One of the limitations in the current study is that only a portion of the body weight and 10 N hamstring force were simulated. This set-up certainly is not comparable to real physiological mechanical conditions in vivo yet was inevitable because the quadriceps tendons in some of the specimens could not sustain the corresponding muscle forces resulting from higher body weight simulation. Previous investigation [22] has shown that the change in the knee kinematics profile is not sensitive to the increasing simulated body weight. Therefore, we believe that qualitative clinical insights can still be elucidated with the partially loaded knee. However, the results cannot definitely be extrapolated to predict the knee kinematics and kinetics under full body weight, especially taking into account that in a clinical situation one will not start from the ideal position but a lateralized or tilted patella. The current set-up does not reflect the pathological condition in the patellofemoral joint in vivo. A second limitation in this study is that the knee flexion only started from 10°, because the joint could not be flexed from fully extended position by only applying a PBW and quadriceps force. Since we drive the kinemator fully force-controlled and full extension is an unstable state for the force-controlled movement, the specimen might hyperextend and thus be destroyed if the extension angles reach below 10°. The information within first 10° of flexion is thus missing. A third limitation is the hamstring forces were kept constant during the simulated flexion. This is mainly because the multiple agonist and antagonist muscle forces composed a mechanically indeterminant system, and it is not likely to determine their individual contributions. Nonetheless, in EMG-studies, it has been shown that estimated hamstring forces remain relatively constant and low in a squatting exercise [9, 13].
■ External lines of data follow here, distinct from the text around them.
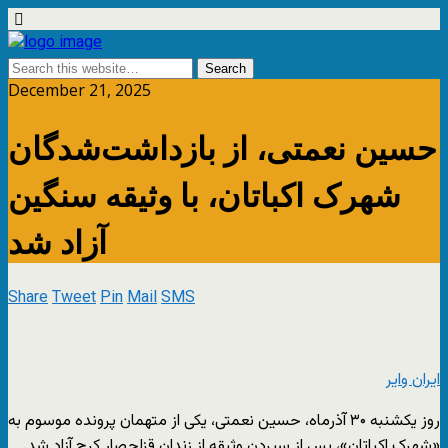
December 21, 2025
حسین نعمتی، از بازداشت‌‌‌شدگان
شهرک اکباتان، با وثیقه سنگین
آزاد شد
Share
Tweet
Pin
Mail
SMS
ایران وایر
روز یکشنبه ۳۰ آذرماه، حسین نعمتی، یکی از متهمان پرونده موسوم به
«شهرک اکباتان»، پس از سپردن وثیقه از زندان قزلحصار کرج آزاد شد.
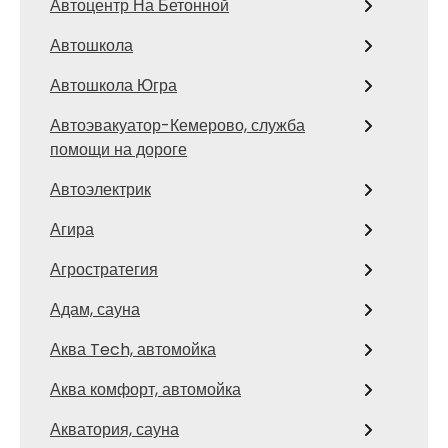
Автоцентр На Бетонной
Автошкола
Автошкола Югра
Автоэвакуатор-Кемерово, служба
помощи на дороге
Автоэлектрик
Агира
Агростратегия
Адам, сауна
Аква Tech, автомойка
Аква комфорт, автомойка
Акватория, сауна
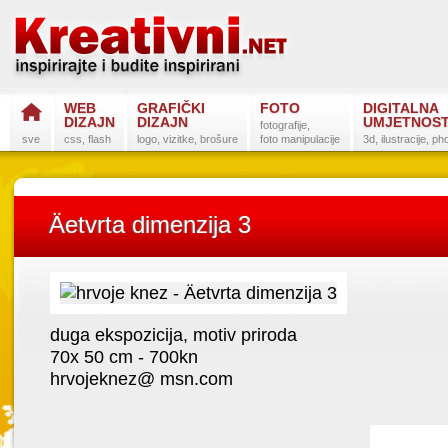
WEB
GRAFIČKI
FOTO
DIGITALNA
DIZAJN
DIZAJN
UMJETNOS
fotografije,
sve
css, flash
logo, vizitke, brošure
foto manipulacije
3d, ilustracije, p
Äetvrta dimenzija 3
duga ekspozicija, motiv priroda
Favorit
70x 50 cm - 700kn
hrvojeknez@ msn.com
Postanite na
Sli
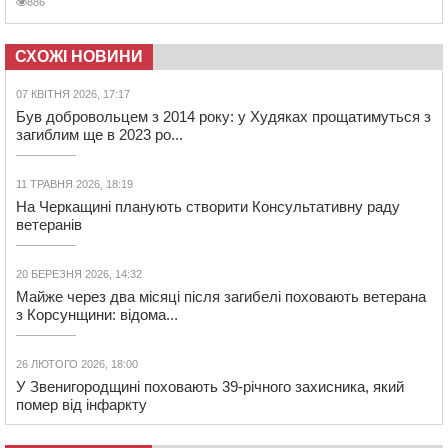
886
СХОЖІ НОВИНИ
07 КВІТНЯ 2026, 17:17
Був добровольцем з 2014 року: у Худяках прощатимуться з
загиблим ще в 2023 ро...
11 ТРАВНЯ 2026, 18:19
На Черкащині планують створити Консультативну раду
ветеранів
20 БЕРЕЗНЯ 2026, 14:32
Майже через два місяці після загибелі поховають ветерана
з Корсунщини: відома...
26 ЛЮТОГО 2026, 18:00
У Звенигородщині поховають 39-річного захисника, який
помер від інфаркту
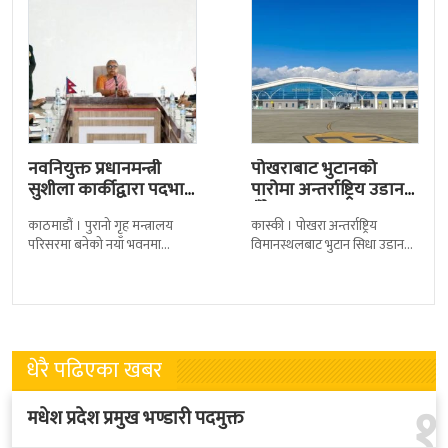
नवनियुक्त प्रधानमन्त्री
पोखराबाट भुटानको
सुशीला कार्कीद्वारा पदभार
पारोमा अन्तर्राष्ट्रिय उडान
ग्रहण
हुँदै
काठमाडौं । पुरानो गृह मन्त्रालय
कास्की । पोखरा अन्तर्राष्ट्रिय
परिसरमा बनेको नयाँ भवनमा
विमानस्थलबाट भुटान सिधा उडान
प्रधानमन्त्री सुशीला कार्कीले आज
हुने भएको छ । भुटान एयरलायन्सले
पदबहाली गरेकी छन् । केहीबेर अघि
पारो–पोखरा–पारो चार्टर उडान गर्न
नवनियुक्त
लागेको हो
धेरै पढिएका खबर
१
मधेश प्रदेश प्रमुख भण्डारी पदमुक्त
Another shortcoming is the attachment of the quadriceps-actuators. Since we have only three actuators, we could not attach the 6 different muscles of the quadriceps but had to simplify and reduce it to the three main muscle groups mentioned earlier.

Conclusion

Strengthening the vastus medialis muscle leads to a medialisation of the patella as well as to an increased internal tibial rotation, thus optimizing patella tracking by lowering the Q-angle. In contrast, weakness of the vastus medialis muscle causes decreased tibial internal rotation and is associated with lower patellofemoral contact pressure and contact area. It is concluded that vastus medialis exercise is advisable to improve patella tracking but may not be recommended in patients with disorders due to increased patellofemoral contact pressure. The results of the present study may help to improve rehabilitation of patients suffering from disorders of the patellofemoral joint like anterior knee pain.